Ground level decks less than 12" above grade are generally easy to build because they don't involve climbing on ladders and usually don't involve installing guard rails and stairs. They are also easier to blend into the landscape, but there are some unique issues you need to address before you get started.
The first issue is clearance. If your door is very low to the ground you may not have enough room to install deck framing and decking without excavating. Digging a few extra inches of soil and grass away will allow you the room you need to build your frame. Building a low profile frame is necessary. You will need to use a flush beam
which is set at the same level as the joists as opposed to a cantilever beam.

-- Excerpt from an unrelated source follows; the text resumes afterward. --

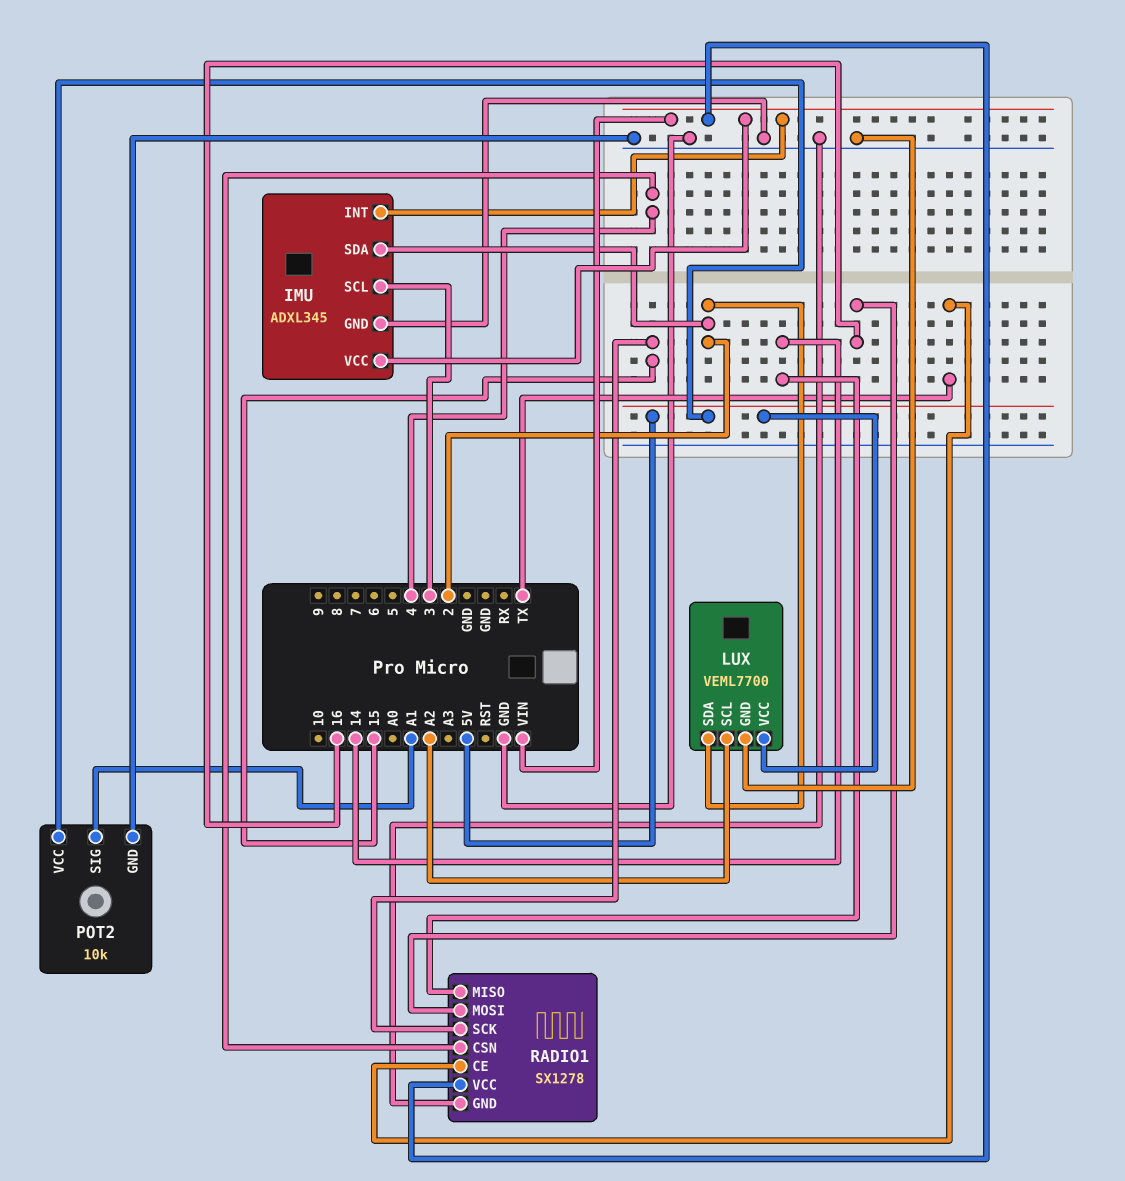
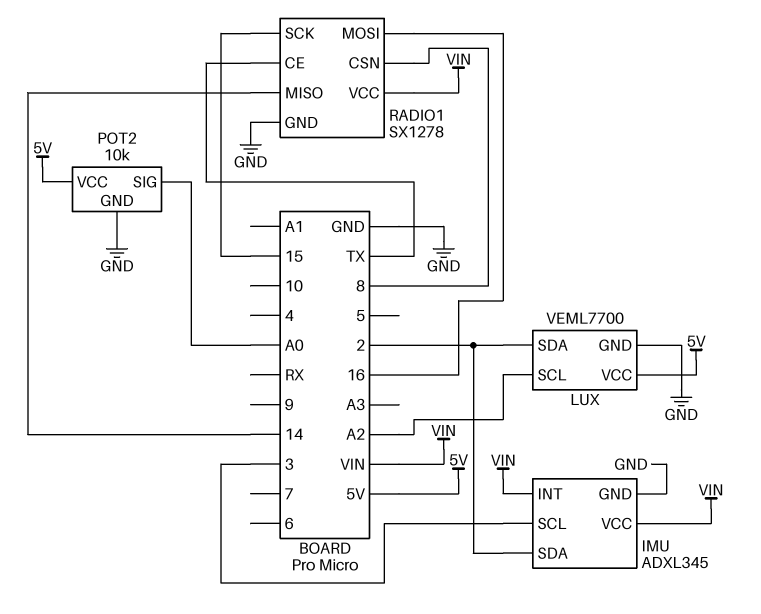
POT2 pin SIG: A1 -> A0
RADIO1 pin CSN: 4 -> 8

If the bottom of your deck frame is less than 6" above the ground or partially buried you should use pressure treated wood that is rated for ground contact. The higher level of preservative will prevent the wood from rotting and decaying better than standard pressure treated wood.

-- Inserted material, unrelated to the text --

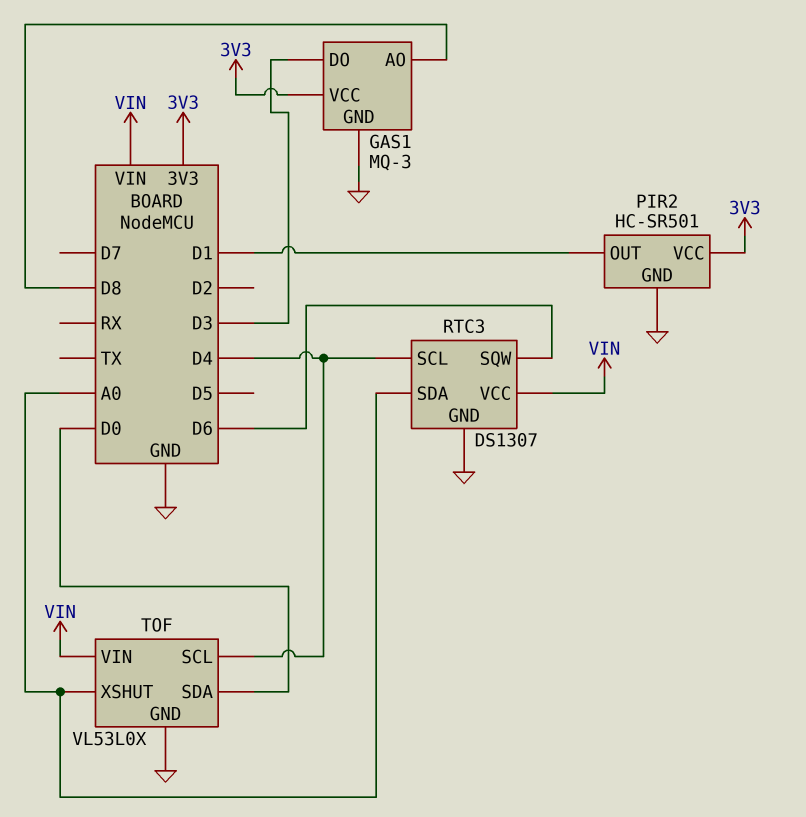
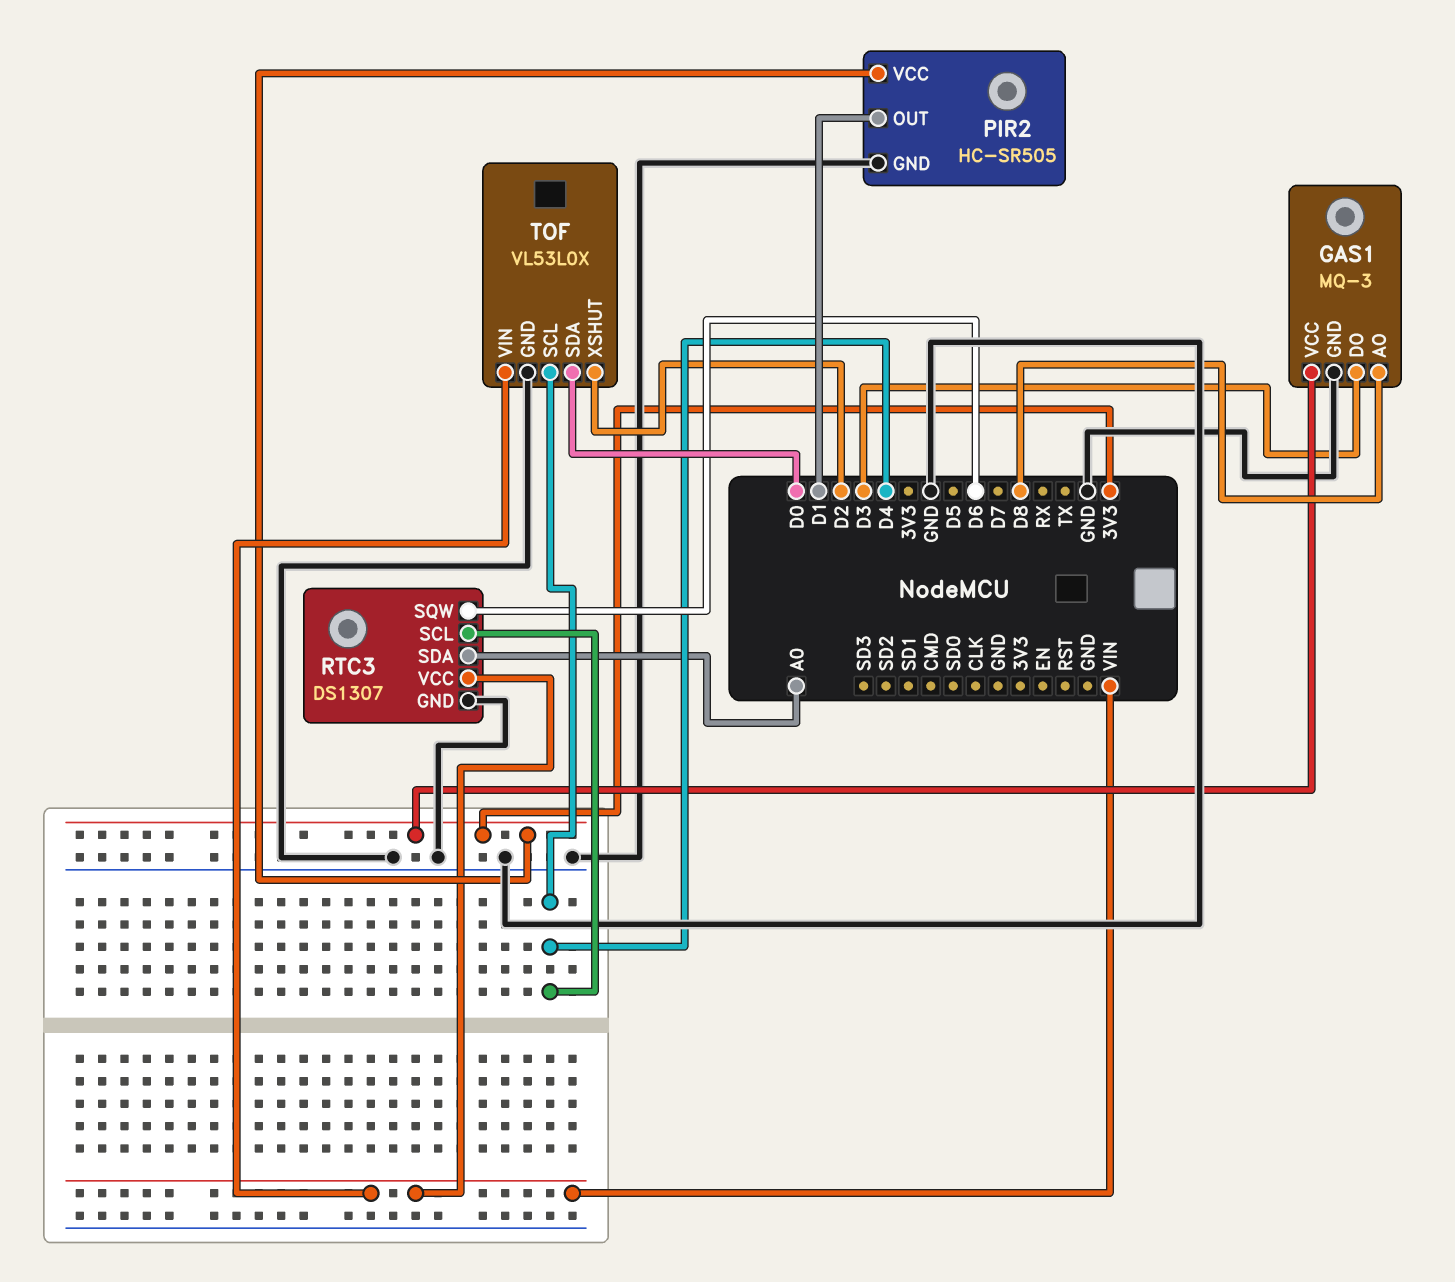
PIR2: HC-SR501 -> HC-SR505
TOF pin XSHUT: A0 -> D2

It is best to leave space for a few inches of air flow under the deck frame for ventilation and water drainage. Ground level decks may breed mold without proper ventilation. Some builders even install vents along the rim joists of ground level decks to improve cross ventilation. It is also a good idea to space your decking to allow the underside of the deck to breathe. Some deck builders install a layer of gravel beneath the deck to help drain water away. Don't use tongue and groove decking products for ground level decks. Some composite decking materials may not be recommended for decks less than 24" high.
If you are attaching the deck to your house you will need to install footings below the frost line to anchor the deck and prevent the deck from moving as a result of frost heave. Free standing decks may use floating pier blocks which allow the deck to move along with the ground. Some builders build ground level decks directly on top of existing concrete patios using sleepers.